### [Task objective]
With the pictures removed, set down all of the entries below exactly.

### [Stored data]
^^^^^^^^

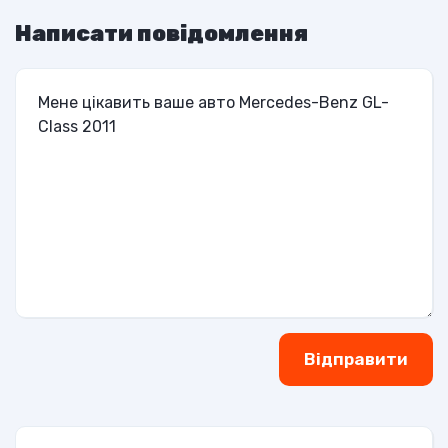
Написати повідомлення
Відправити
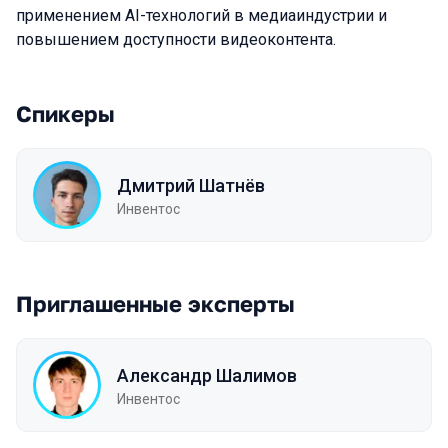
применением AI-технологий в медиаиндустрии и
повышением доступности видеоконтента.
Спикеры
Дмитрий Шатнёв
Инвентос
Приглашенные эксперты
Александр Шалимов
Инвентос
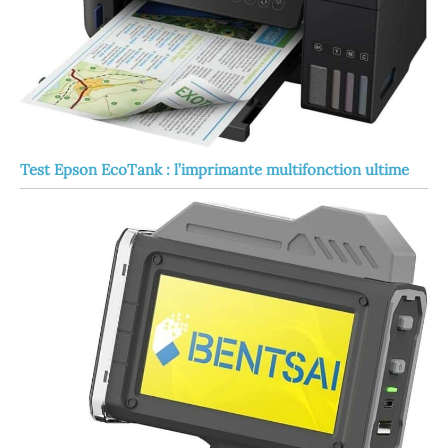
Test Epson EcoTank : l’imprimante multifonction ultime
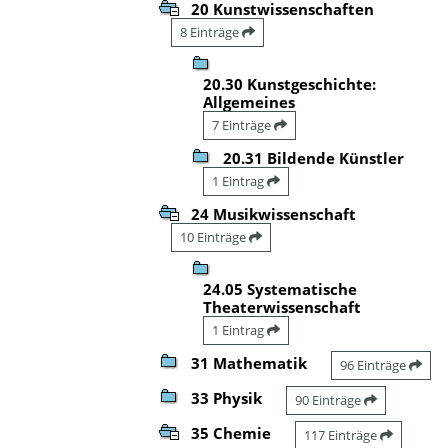
20 Kunstwissenschaften
8 Einträge
20.30 Kunstgeschichte:
Allgemeines
7 Einträge
20.31 Bildende Künstler
1 Eintrag
24 Musikwissenschaft
10 Einträge
24.05 Systematische
Theaterwissenschaft
1 Eintrag
31 Mathematik
96 Einträge
33 Physik
90 Einträge
35 Chemie
117 Einträge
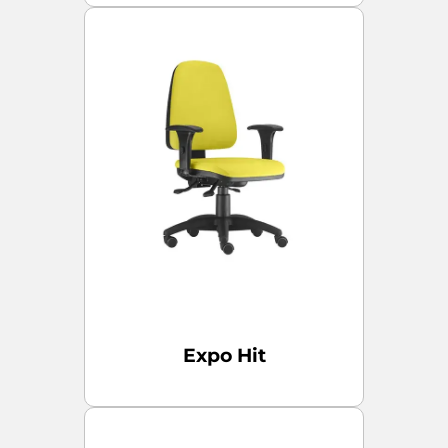
Expo Hit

^^^^^^^^

### [Task result]
Написати повідомлення
Відправити
применением AI-технологий в медиаиндустрии и
повышением доступности видеоконтента.
Спикеры
Дмитрий Шатнёв
Инвентос
Приглашенные эксперты
Александр Шалимов
Инвентос
Test Epson EcoTank : l’imprimante multifonction ultime
20 Kunstwissenschaften
8 Einträge
20.30 Kunstgeschichte:
Allgemeines
7 Einträge
20.31 Bildende Künstler
1 Eintrag
24 Musikwissenschaft
10 Einträge
24.05 Systematische
Theaterwissenschaft
1 Eintrag
31 Mathematik
96 Einträge
33 Physik
90 Einträge
35 Chemie
117 Einträge
Expo Hit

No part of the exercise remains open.